Go through the data and count the lines holding the string "moved". Write only the number.

(Available data)

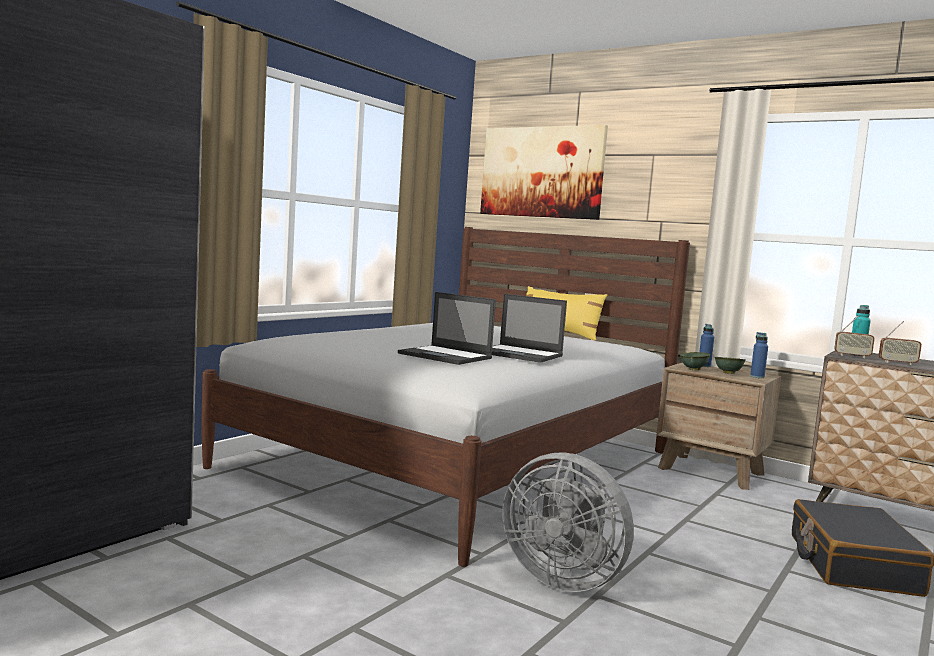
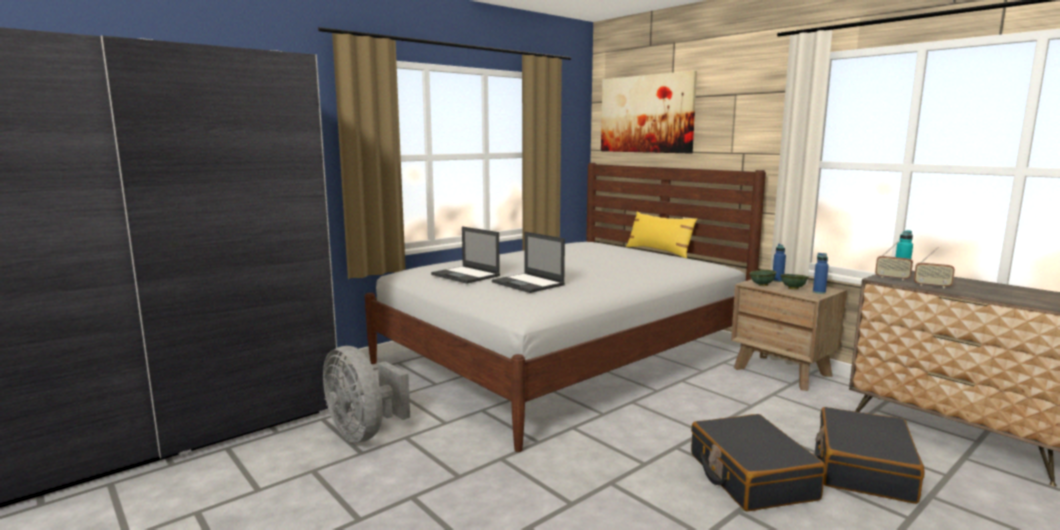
camera: 15 degrees right, 5 degrees up
laptop [492,294,567,363] -> laptop moved to [431,227,500,284]
grey fan [503,452,634,592] -> grey fan moved to [323,346,410,443]
none -> black suitcase [691,414,826,511]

(End Available data)

Output for this task — 2